When the band Limp Bizkit took the stage, front man and lead vocalist Fred Durst introduced a new song titled, “Break Stuff” by stating, “It’s time to let yourself go right now because there’s no motherf****** rules out there.”  The majority of the chaos took place right after he said those words and the band started to play.  

Now, it is against the law to rape and to destroy other people’s property, yet a musician can defy the law and tell the audience, “Do what you want.”  People no longer obeyed the laws but rather the voices of those who played the music.  Durst once told Entertainment Weekly, “There are kids out there…they’re gonna listen to every word I say.”  This Woodstock incident would suggest he is right.  

The philosopher Plato said, "Let me make the songs of a nation and I care not who makes its laws." (Plato quoted by Grout, Donald J., A History of Western Music, 1973. p.8) And so you have it.

On his website, Fred Durst writes:

I play the pimp thing on purpose.  Like when I’m on MTV, these chicks are fanning and massaging me.  It’s not like I attracted them off the street, we f****** hired ’em!  I want everyone to be thinking I’m having the time of my life, but I’m single and miserable.  

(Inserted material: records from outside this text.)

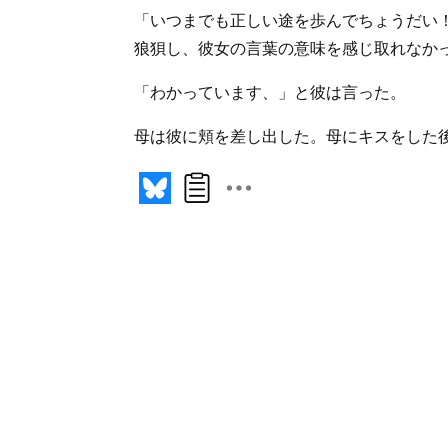
「いつまでも正しい途を歩んでちょうだい
狼狽し、彼女の言葉の意味を感じ取れなか
「わかっています、」と彼は言った。
母は彼に頬を差し出した。母にキスをした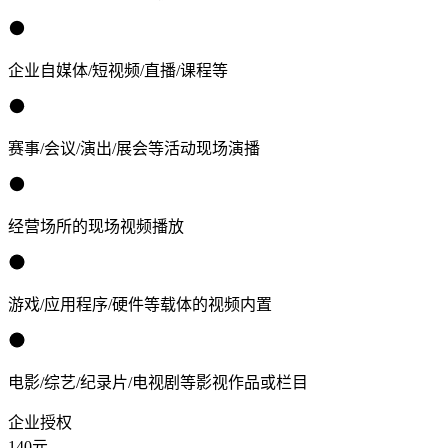
企业自媒体/短视频/直播/课程等
赛事/会议/演出/展会等活动现场演播
经营场所的现场视频播放
游戏/应用程序/硬件等载体的视频内置
电影/综艺/纪录片/电视剧等影视作品或栏目
企业授权
140
元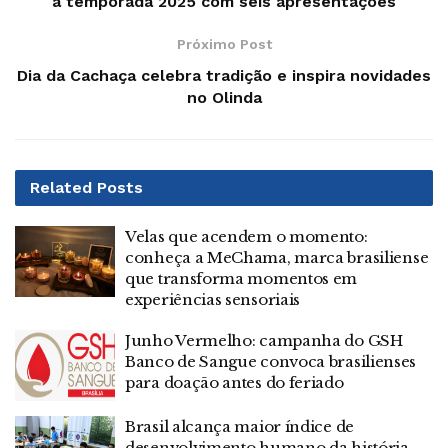
a temporada 2025 com seis apresentações
Próximo Post
Dia da Cachaça celebra tradição e inspira novidades
no Olinda
Related
Posts
Velas que acendem o momento:
conheça a MeChama, marca brasiliense
que transforma momentos em
experiências sensoriais
Junho Vermelho: campanha do GSH
Banco de Sangue convoca brasilienses
para doação antes do feriado
Brasil alcança maior índice de
desenvolvimento humano da história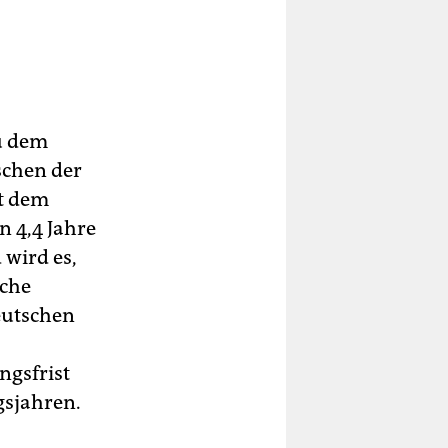
u dem
schen der
t dem
n 4,4 Jahre
 wird es,
sche
eutschen
ngsfrist
gsjahren.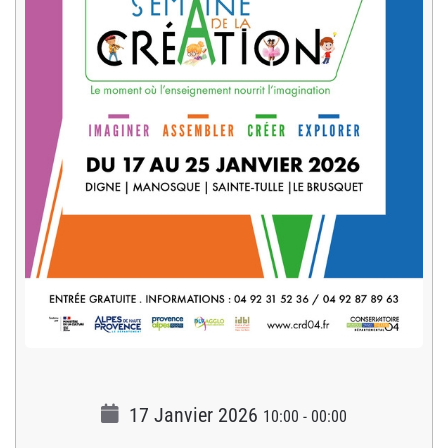
17 Janvier 2026
10:00
-
00:00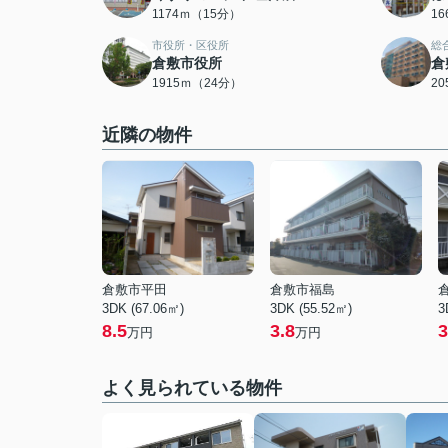
1174ｍ（15分）
1
市役所・区役所
総
倉敷市役所
倉
1915ｍ（24分）
2
近隣の物件
倉敷市平田
倉敷市福島
3DK (67.06㎡)
3DK (55.52㎡)
3
8.5
3.8
3
万円
万円
よく見られている物件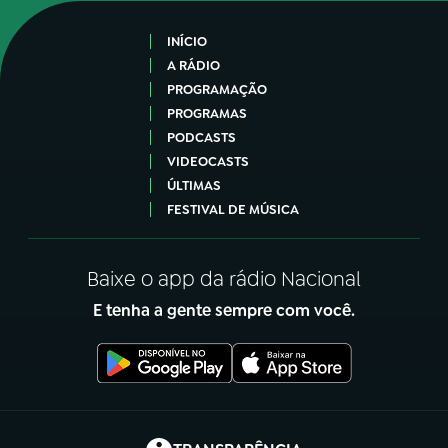
INÍCIO
A RÁDIO
PROGRAMAÇÃO
PROGRAMAS
PODCASTS
VIDEOCASTS
ÚLTIMAS
FESTIVAL DE MÚSICA
Baixe o app da rádio Nacional
E tenha a gente sempre com você.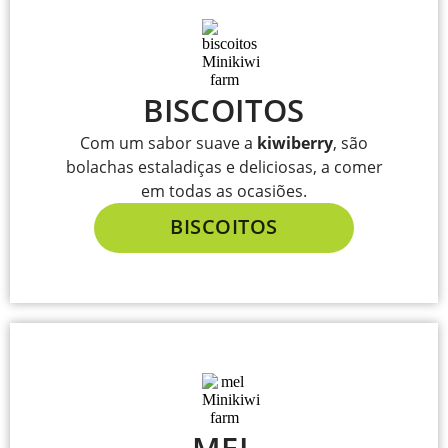
BISCOITOS
Com um sabor suave a
kiwiberry
, são
bolachas estaladiças e deliciosas, a comer
em todas as ocasiões.
BISCOITOS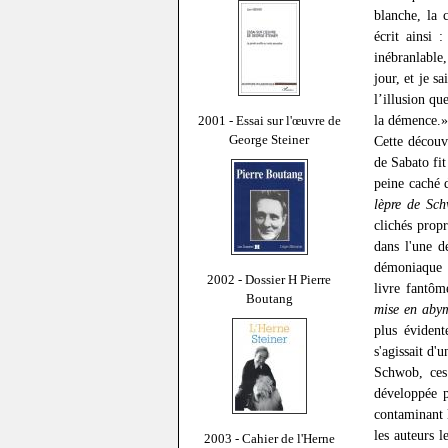
blanche, la 
écrit ainsi 
inébranlable,
jour, et je s
l’illusion q
la démence.»
2001 - Essai sur l'œuvre de
George Steiner
Cette découv
de Sabato fit
peine caché 
lèpre de Sc
clichés propr
dans l'une d
démoniaque (
2002 - Dossier H Pierre
livre fantô
Boutang
mise en aby
plus évident
s'agissait d'
Schwob, ces 
développée p
contaminant 
les auteurs l
2003 - Cahier de l'Herne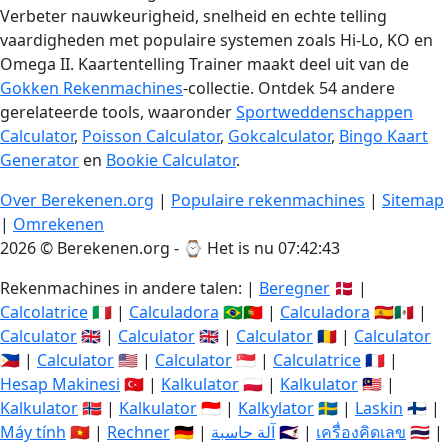
Verbeter nauwkeurigheid, snelheid en echte telling
vaardigheden met populaire systemen zoals Hi-Lo, KO en
Omega II. Kaartentelling Trainer maakt deel uit van de
Gokken Rekenmachines
-collectie. Ontdek 54 andere
gerelateerde tools, waaronder
Sportweddenschappen
Calculator
,
Poisson Calculator
,
Gokcalculator
,
Bingo Kaart
Generator
en
Bookie Calculator
.
Over Berekenen.org
|
Populaire rekenmachines
|
Sitemap
|
Omrekenen
2026 © Berekenen.org - ⌚
Het is nu 07:42:44
Rekenmachines in andere talen: |
Beregner
🇩🇰 |
Calcolatrice
🇮🇹 |
Calculadora
🇧🇷🇵🇹 |
Calculadora
🇪🇸🇲🇽 |
Calculator
🇬🇧 |
Calculator
🇬🇧 |
Calculator
🇷🇴 |
Calculator
🇵🇭 |
Calculator
🇺🇸 |
Calculator
🇸🇬 |
Calculatrice
🇫🇷 |
Hesap Makinesi
🇹🇷 |
Kalkulator
🇵🇱 |
Kalkulator
🇲🇾 |
Kalkulator
🇳🇴 |
Kalkulator
🇮🇩 |
Kalkylator
🇸🇪 |
Laskin
🇫🇮 |
Máy tính
🇻🇳 |
Rechner
🇩🇪 |
آلة حاسبة
🇸🇦 |
เครื่องคิดเลข
🇹🇭 |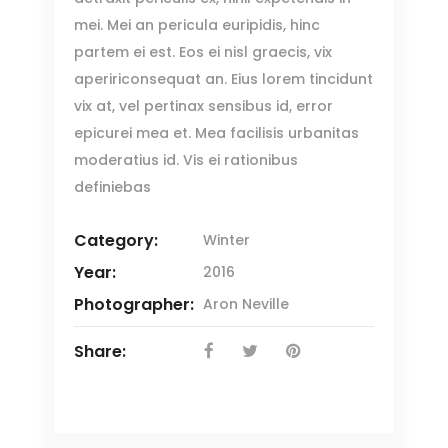
mei. Mei an pericula euripidis, hinc
partem ei est. Eos ei nisl graecis, vix
apeririconsequat an. Eius lorem tincidunt
vix at, vel pertinax sensibus id, error
epicurei mea et. Mea facilisis urbanitas
moderatius id. Vis ei rationibus
definiebas
Category:
Winter
Year:
2016
Photographer:
Aron Neville
Share:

So it is in Hollywood; they hire people to play a part and none of it is real life.  Just think if these musicians actually told kids the truth—no one would come to their concerts or buy their albums.  If Durst would have told the Woodstock crowd, “I have no fear of God.  I set no boundaries in my life and have done whatever I wanted, and if you follow my example, the only thing it is going to lead to is misery and despair,” what would the crowd have done then?

 

I Don’t Listen To the Words

Maybe you are thinking, I don’t even pay attention to the words, I just like the beat.  Well, 80 percent of people listen to music because of the beat, so you are not alone.  However, I have a picture of a rock band from the 70’s and early 80’s that most of you would not recognize or care about, yet they have had an influence on nearly 100 percent of the schools we have performed at. I normally play the opening beats of their most popular song and ask the audience to finish with the words.  I’ll just give you the first four words of the phrase that this rock band made famous: 

We will, we will, ___ ___.

The song is Queen’s “We Will Rock You.”  The band’s lead singer, Freddie Mercury, died of AIDS because of his lifestyle of being a bisexual “queen.”

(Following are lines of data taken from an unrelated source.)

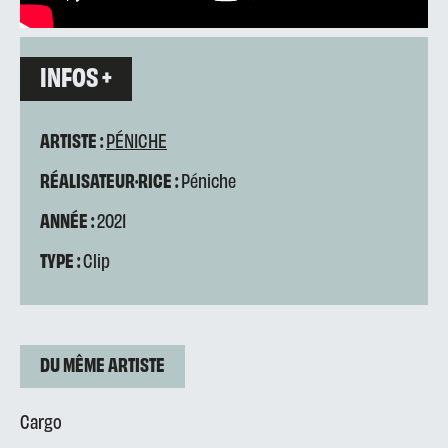
INFOS +
ARTISTE :
PÉNICHE
RÉALISATEUR·RICE :
Péniche
ANNÉE :
2021
TYPE :
Clip
DU MÊME ARTISTE
Cargo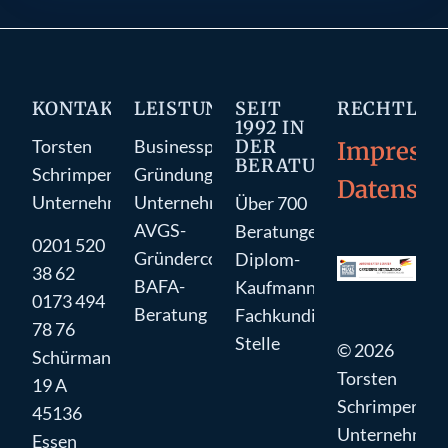
KONTAKT
LEISTUNGEN
SEIT
RECHTLIC
1992 IN
DER
Torsten
Businessplan
Impress
BERATUNG
Schrimper
Gründungsberatung
Datensch
Unternehmensberatung
Unternehmensberatung
Über 700
AVGS-
Beratungen
0201 520
Gründercoaching
Diplom-
38 62
BAFA-
Kaufmann
0173 494
Beratung
Fachkundige
78 76
Stelle
© 2026
Schürmannstraße
Torsten
19 A
Schrimper
45136
Unternehmen
Essen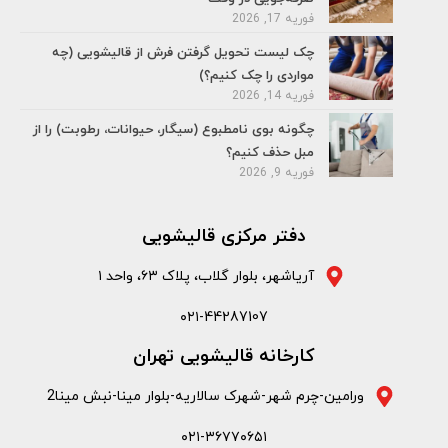
فوریه 17, 2026
چک لیست تحویل گرفتن فرش از قالیشویی (چه
مواردی را چک کنیم؟)
فوریه 14, 2026
چگونه بوی نامطبوع (سیگار، حیوانات، رطوبت) را از
مبل حذف کنیم؟
فوریه 9, 2026
دفتر مرکزی قالیشویی
آریاشهر، بلوار گلاب، پلاک ۶۳، واحد ۱
۰۲۱-44287107
کارخانه قالیشویی تهران
ورامین-چرم شهر-شهرک سالاریه-بلوار مینا-نبش مینا2
۰۲۱-۳۶۷۷۰۶۵۱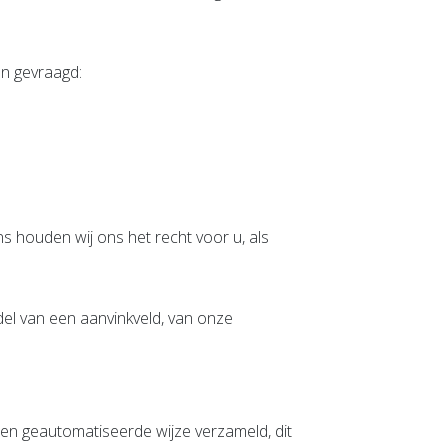
en gevraagd:
s houden wij ons het recht voor u, als
el van een aanvinkveld, van onze
en geautomatiseerde wijze verzameld, dit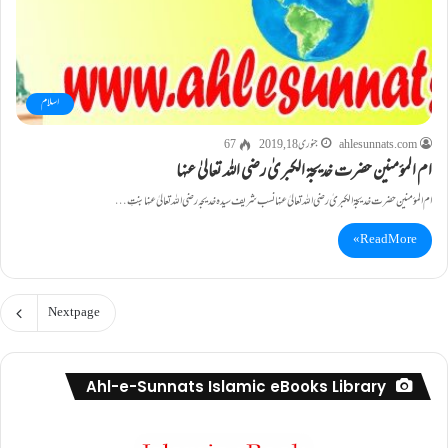
اسلام
ahlesunnats.com
جنوری 18, 2019
67
ام المؤمنین حضرت خدیجۃ الکبریٰ رضی اللہ تعالیٰ عنہا
ام المؤمنین حضرت خدیجۃ الکبریٰ رضی اللہ تعالیٰ عنہا نسب شریف سیدہ خدیجہ رضی اللہ تعالیٰ عنہا بنتِ…
Read More »
Next page
Ahl-e-Sunnats Islamic eBooks Library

Many of you would never pick these guys out on the street, let alone buy their albums.  More than that, most of you would not agree with Freddie’s lifestyle o f practicing sodomy, but the fact is that you have been influenced for life by a dead man’s song—to the point where you even memorized the words.

The point is, no matter how hard you try not to listen to the words, you still hear them and they still influence you.

Take a look at what neurologist Dr. Richard Pellegrino was quoted as saying in the January 23, 1999 issue of Billboard magazine:  “Take it from a brain guy.  In 25 years of working with the brain, I still cannot affect a person’s state of mind the way one simple song can.”  

You may need to ask yourself if you are “Under the Influence”!